**Available data**:
# # # #

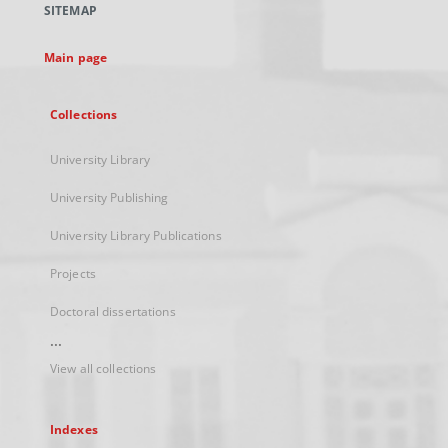
SITEMAP
new
tab
Main page
Collections
University Library
University Publishing
University Library Publications
Projects
Doctoral dissertations
...
View all collections
Indexes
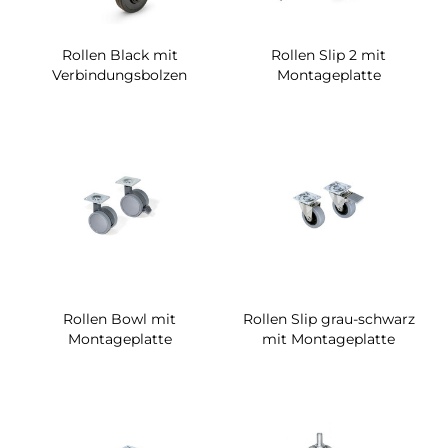
Rollen Black mit
Rollen Slip 2 mit
Verbindungsbolzen
Montageplatte
Rollen Bowl mit
Rollen Slip grau-schwarz
Montageplatte
mit Montageplatte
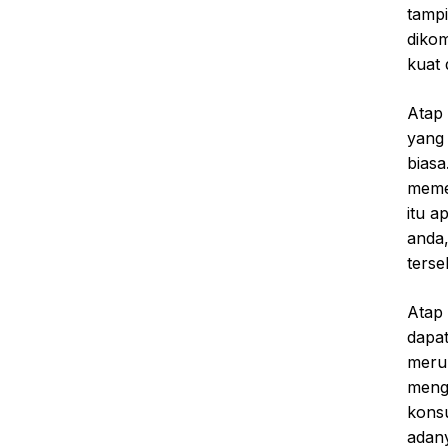
tamp
diko
kuat 
Atap 
yang 
biasa
meme
itu 
anda,
terse
Atap 
dapat
merup
meng
kons
adan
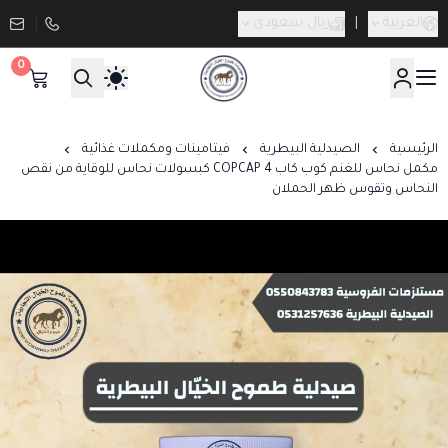
العربية
|
ريال سعودي
0
صيدلية طموح الخيال البيطرية
الرئيسية
الصيدلية البيطرية
فيتامينات ومكملات غذائية
مكمل نحاس للغنم كوب كاب COPCAP 4 كبسولات نحاس للوقاية من نقص
النحاس وتقوس ظهر الحملان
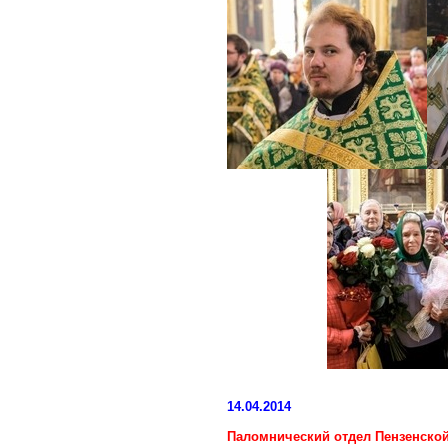
14.04.2014
Паломнический отдел Пензенской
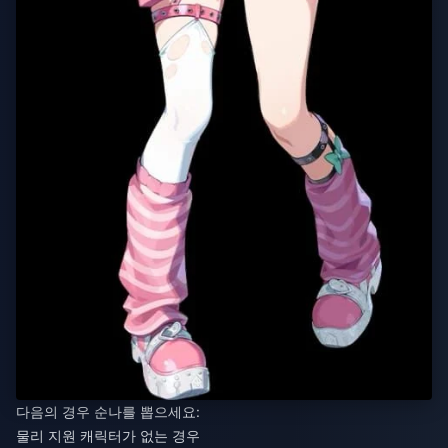
다음의 경우 순나를 뽑으세요:
물리 지원 캐릭터가 없는 경우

# # # #

Print all of the entries word for word. Omit the pictures they contain.

SITEMAP
new
tab
Main page
Collections
University Library
University Publishing
University Library Publications
Projects
Doctoral dissertations
...
View all collections
Indexes
Rollen Black mit
Rollen Slip 2 mit
Verbindungsbolzen
Montageplatte
Rollen Bowl mit
Rollen Slip grau-schwarz
Montageplatte
mit Montageplatte
tamp
diko
kuat 
Atap 
yang 
biasa
meme
itu 
anda,
terse
Atap 
dapat
merup
meng
kons
adan
العربية
|
ريال سعودي
0
صيدلية طموح الخيال البيطرية
الرئيسية
الصيدلية البيطرية
فيتامينات ومكملات غذائية
مكمل نحاس للغنم كوب كاب COPCAP 4 كبسولات نحاس للوقاية من نقص
النحاس وتقوس ظهر الحملان
14.04.2014
Паломнический отдел Пензенской
다음의 경우 순나를 뽑으세요:
물리 지원 캐릭터가 없는 경우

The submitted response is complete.